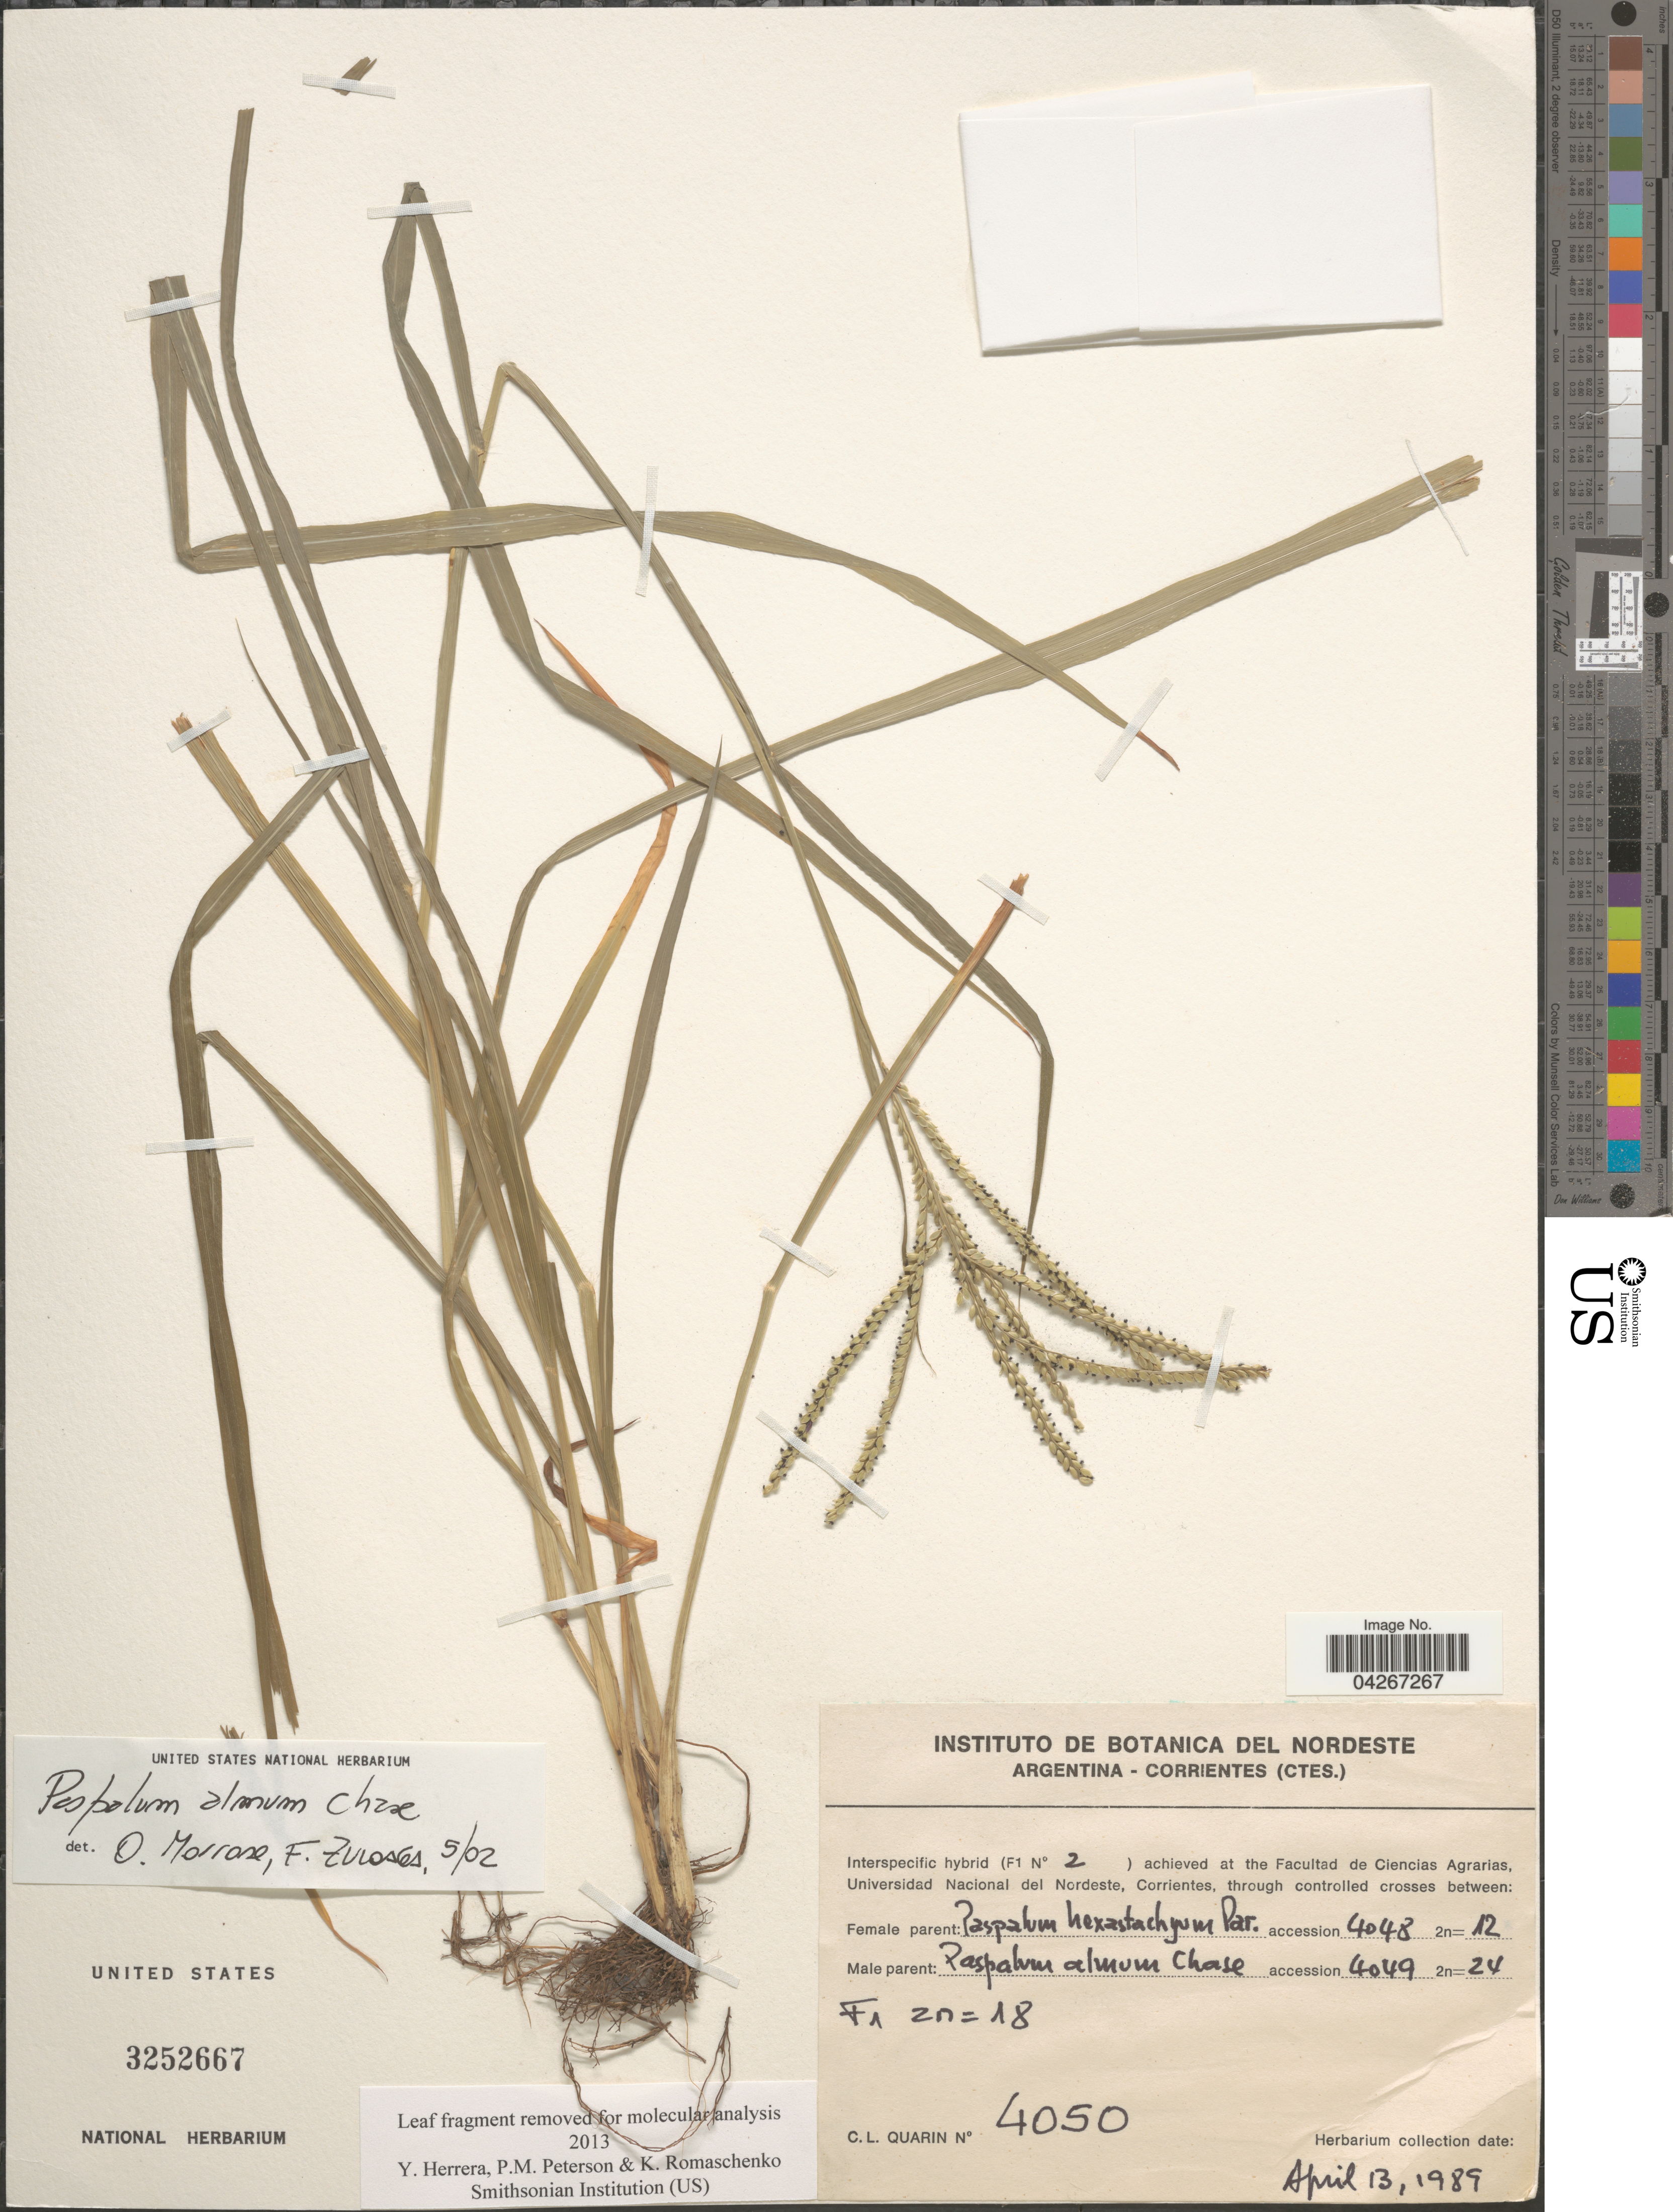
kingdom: Plantae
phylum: Tracheophyta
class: Liliopsida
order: Poales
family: Poaceae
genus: Paspalum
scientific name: Paspalum almum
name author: Chase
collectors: C. Quarin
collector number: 4050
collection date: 1989-04-13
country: Argentina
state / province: Corrientes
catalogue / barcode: US 3252667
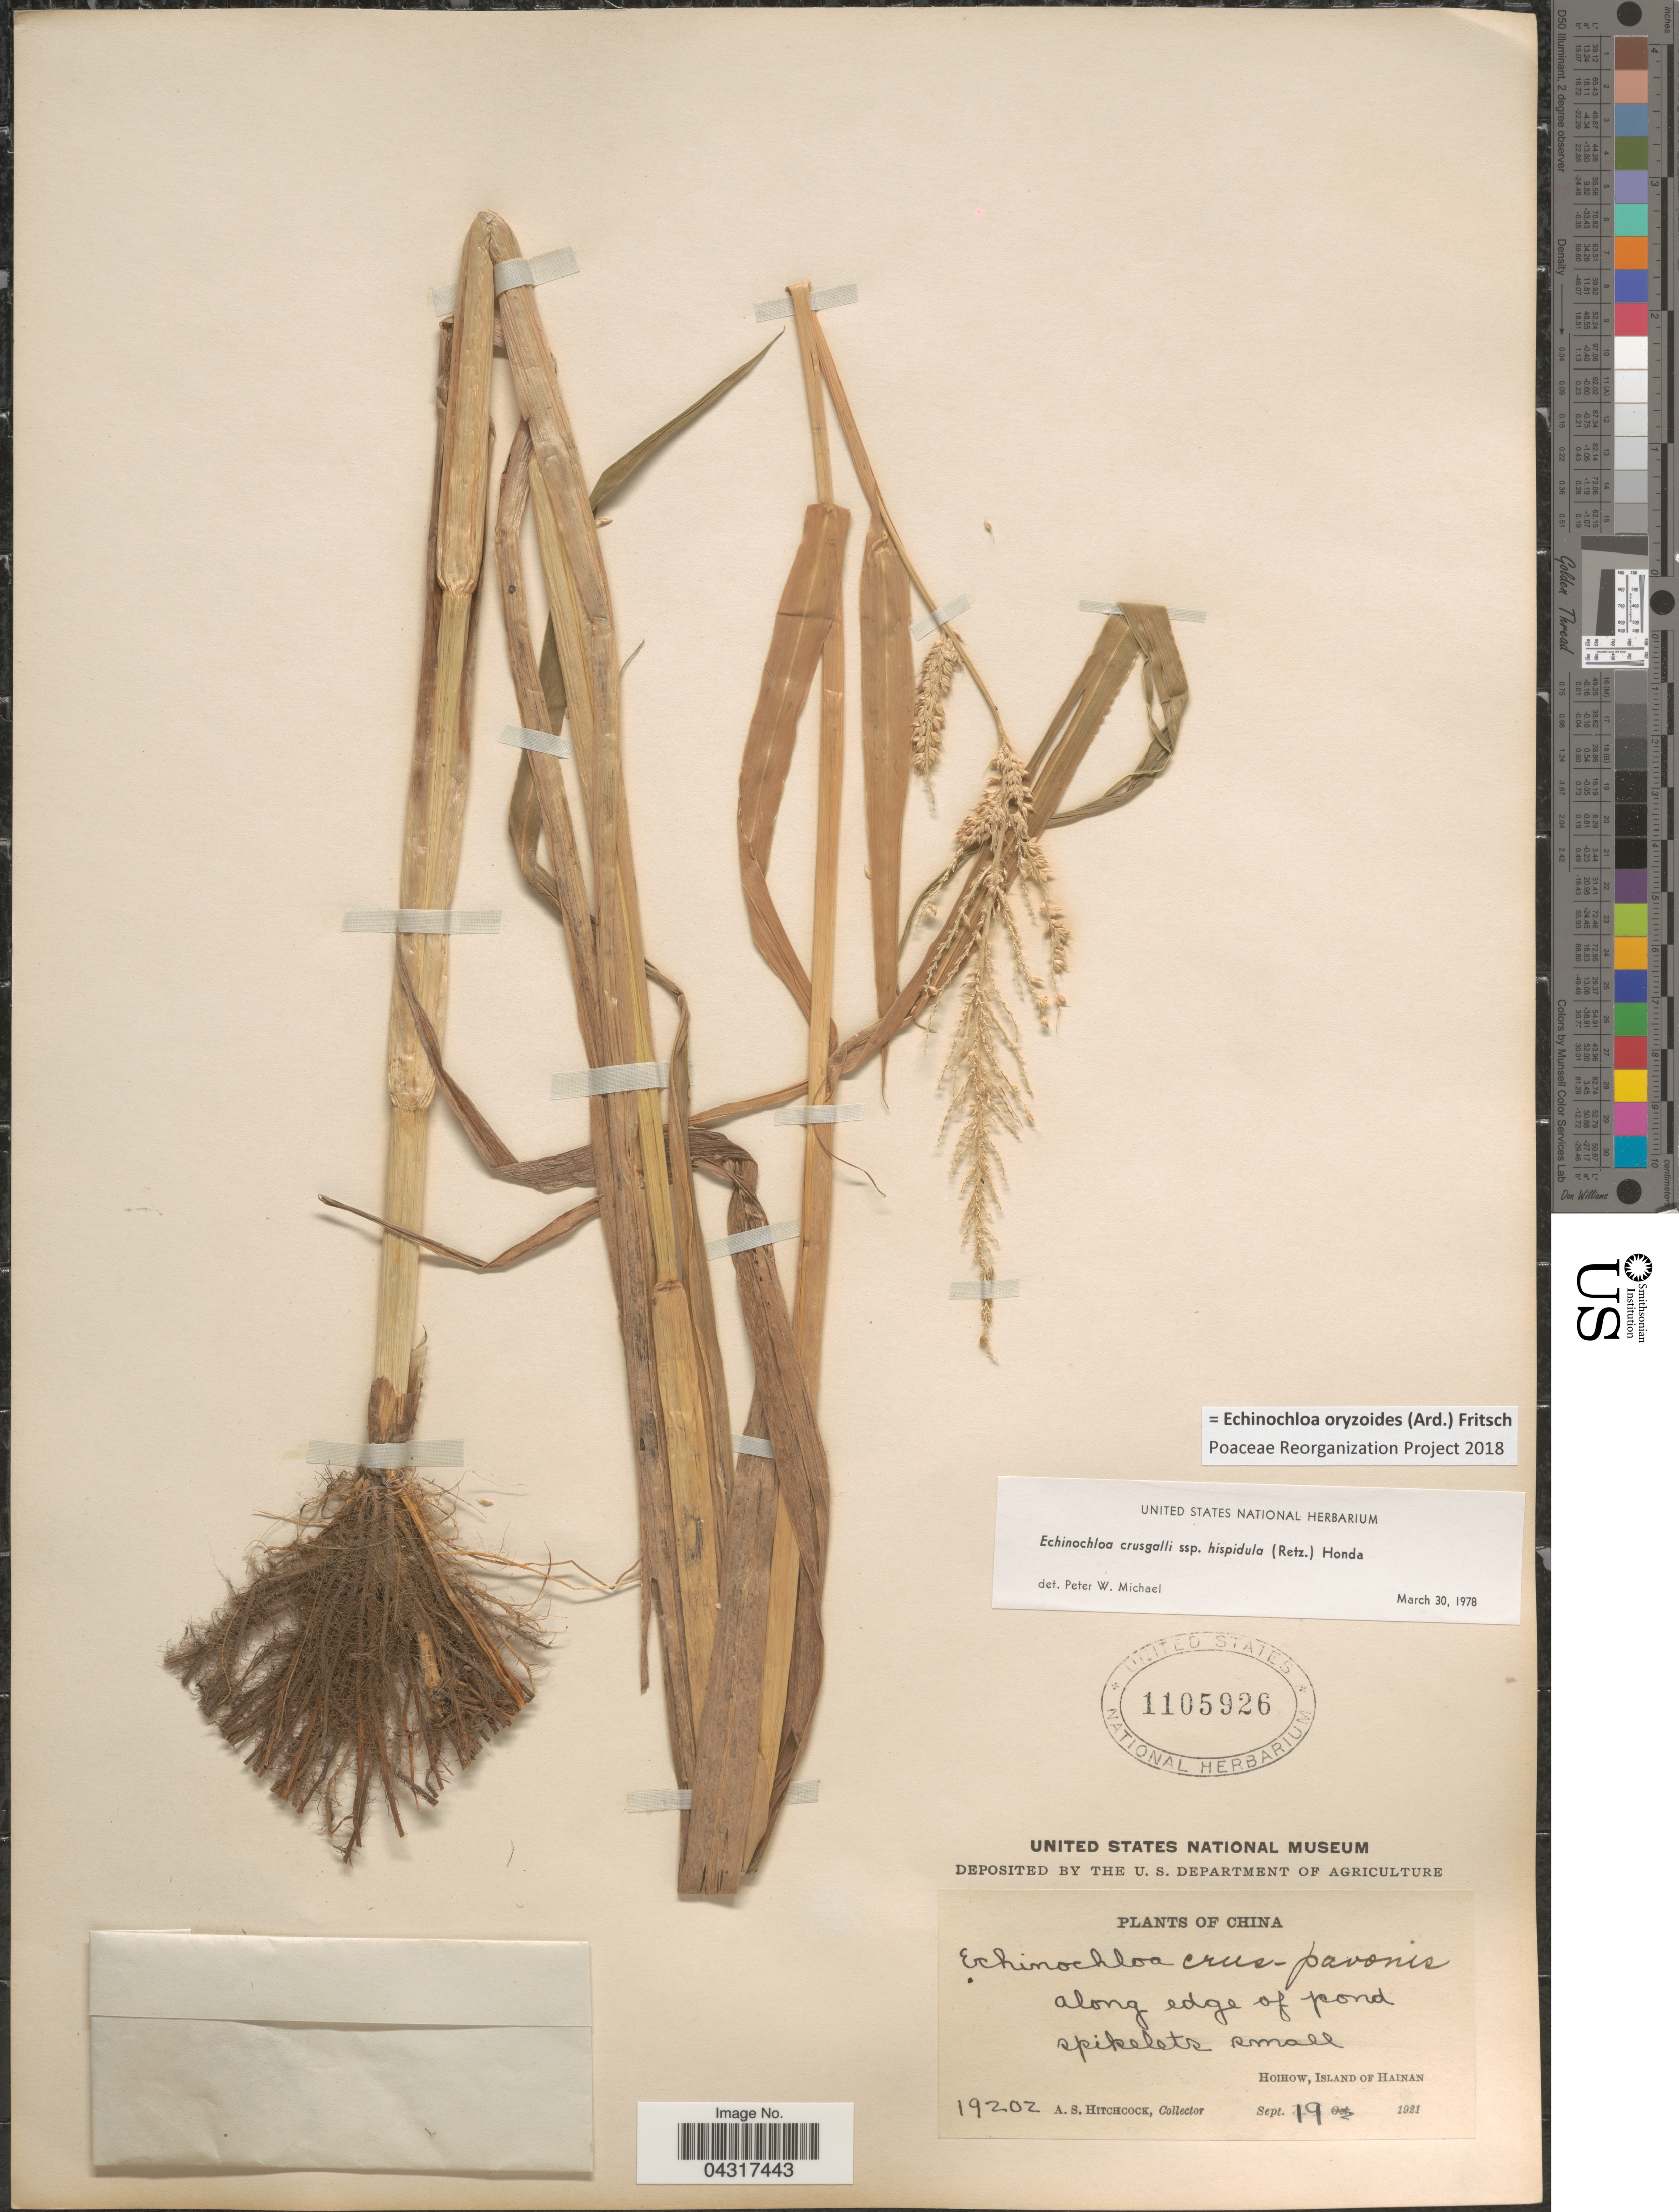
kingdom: Plantae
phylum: Tracheophyta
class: Liliopsida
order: Poales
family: Poaceae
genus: Echinochloa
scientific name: Echinochloa oryzoides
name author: (Ard.) Fritsch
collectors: A. S. Hitchcock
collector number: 19202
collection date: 1921-09-19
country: China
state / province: Hainan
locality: Hoihow, Island of Hainan.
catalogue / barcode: US 1105926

————————

- _Task to carry out_
Reproduce both records above line for line, leaving out the pictures.

- _Exercise solution_
kingdom: Plantae
phylum: Tracheophyta
class: Liliopsida
order: Poales
family: Poaceae
genus: Paspalum
scientific name: Paspalum almum
name author: Chase
collectors: C. Quarin
collector number: 4050
collection date: 1989-04-13
country: Argentina
state / province: Corrientes
catalogue / barcode: US 3252667
kingdom: Plantae
phylum: Tracheophyta
class: Liliopsida
order: Poales
family: Poaceae
genus: Echinochloa
scientific name: Echinochloa oryzoides
name author: (Ard.) Fritsch
collectors: A. S. Hitchcock
collector number: 19202
collection date: 1921-09-19
country: China
state / province: Hainan
locality: Hoihow, Island of Hainan.
catalogue / barcode: US 1105926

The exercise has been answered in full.